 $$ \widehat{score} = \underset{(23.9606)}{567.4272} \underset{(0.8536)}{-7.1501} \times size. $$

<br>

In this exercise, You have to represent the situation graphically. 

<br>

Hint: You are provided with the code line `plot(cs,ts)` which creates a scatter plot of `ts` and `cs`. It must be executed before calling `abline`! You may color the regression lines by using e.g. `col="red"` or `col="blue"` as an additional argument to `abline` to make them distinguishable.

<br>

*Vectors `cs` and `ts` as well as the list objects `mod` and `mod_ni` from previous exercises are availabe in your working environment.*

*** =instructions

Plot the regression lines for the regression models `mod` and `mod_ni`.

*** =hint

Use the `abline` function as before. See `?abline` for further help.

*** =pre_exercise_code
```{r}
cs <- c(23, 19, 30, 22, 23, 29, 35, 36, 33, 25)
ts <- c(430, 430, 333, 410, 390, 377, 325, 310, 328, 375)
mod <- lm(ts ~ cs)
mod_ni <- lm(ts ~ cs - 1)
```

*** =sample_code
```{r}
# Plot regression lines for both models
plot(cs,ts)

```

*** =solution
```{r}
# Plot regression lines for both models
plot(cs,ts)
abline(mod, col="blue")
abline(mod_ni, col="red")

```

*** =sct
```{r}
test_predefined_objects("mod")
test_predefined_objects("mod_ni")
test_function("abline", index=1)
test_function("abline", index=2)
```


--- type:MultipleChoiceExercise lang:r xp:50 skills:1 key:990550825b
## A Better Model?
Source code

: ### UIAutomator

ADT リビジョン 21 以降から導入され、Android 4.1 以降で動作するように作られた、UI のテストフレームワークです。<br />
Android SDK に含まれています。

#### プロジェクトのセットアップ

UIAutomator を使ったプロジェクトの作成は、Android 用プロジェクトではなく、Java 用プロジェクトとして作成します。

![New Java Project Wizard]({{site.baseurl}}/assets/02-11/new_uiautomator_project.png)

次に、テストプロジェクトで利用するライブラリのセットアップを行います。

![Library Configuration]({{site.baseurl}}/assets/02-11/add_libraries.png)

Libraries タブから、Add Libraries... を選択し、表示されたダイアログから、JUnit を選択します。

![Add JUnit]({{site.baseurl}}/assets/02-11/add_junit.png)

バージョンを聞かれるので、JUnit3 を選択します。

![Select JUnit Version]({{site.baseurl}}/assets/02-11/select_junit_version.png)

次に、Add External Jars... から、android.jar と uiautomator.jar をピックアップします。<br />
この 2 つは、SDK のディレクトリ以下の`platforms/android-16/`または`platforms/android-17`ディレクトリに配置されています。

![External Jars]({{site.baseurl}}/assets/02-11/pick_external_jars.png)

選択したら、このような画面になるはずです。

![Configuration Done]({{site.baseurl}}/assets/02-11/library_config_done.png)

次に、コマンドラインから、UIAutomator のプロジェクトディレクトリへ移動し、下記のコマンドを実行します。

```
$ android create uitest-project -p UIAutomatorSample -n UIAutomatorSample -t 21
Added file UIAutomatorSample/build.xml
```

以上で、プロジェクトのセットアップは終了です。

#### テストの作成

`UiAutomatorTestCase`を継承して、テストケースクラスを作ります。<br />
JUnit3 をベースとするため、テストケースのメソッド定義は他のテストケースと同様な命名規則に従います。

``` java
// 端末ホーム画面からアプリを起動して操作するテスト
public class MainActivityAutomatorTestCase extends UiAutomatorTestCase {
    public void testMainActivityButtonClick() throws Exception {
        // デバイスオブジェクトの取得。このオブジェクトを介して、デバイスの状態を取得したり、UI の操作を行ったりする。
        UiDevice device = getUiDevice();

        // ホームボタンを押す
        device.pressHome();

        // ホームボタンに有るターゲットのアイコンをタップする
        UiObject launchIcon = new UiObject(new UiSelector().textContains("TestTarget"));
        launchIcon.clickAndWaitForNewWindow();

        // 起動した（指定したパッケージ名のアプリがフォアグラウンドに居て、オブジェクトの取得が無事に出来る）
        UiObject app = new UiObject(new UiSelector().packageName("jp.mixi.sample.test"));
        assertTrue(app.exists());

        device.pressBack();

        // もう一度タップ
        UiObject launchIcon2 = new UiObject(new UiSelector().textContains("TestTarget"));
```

..........

Your goal: Above are the entries; repeat their lines exactly, from the first through the one that contains "for further help.".

Exercise answer:
 $$ \widehat{score} = \underset{(23.9606)}{567.4272} \underset{(0.8536)}{-7.1501} \times size. $$

<br>

In this exercise, You have to represent the situation graphically. 

<br>

Hint: You are provided with the code line `plot(cs,ts)` which creates a scatter plot of `ts` and `cs`. It must be executed before calling `abline`! You may color the regression lines by using e.g. `col="red"` or `col="blue"` as an additional argument to `abline` to make them distinguishable.

<br>

*Vectors `cs` and `ts` as well as the list objects `mod` and `mod_ni` from previous exercises are availabe in your working environment.*

*** =instructions

Plot the regression lines for the regression models `mod` and `mod_ni`.

*** =hint

Use the `abline` function as before. See `?abline` for further help.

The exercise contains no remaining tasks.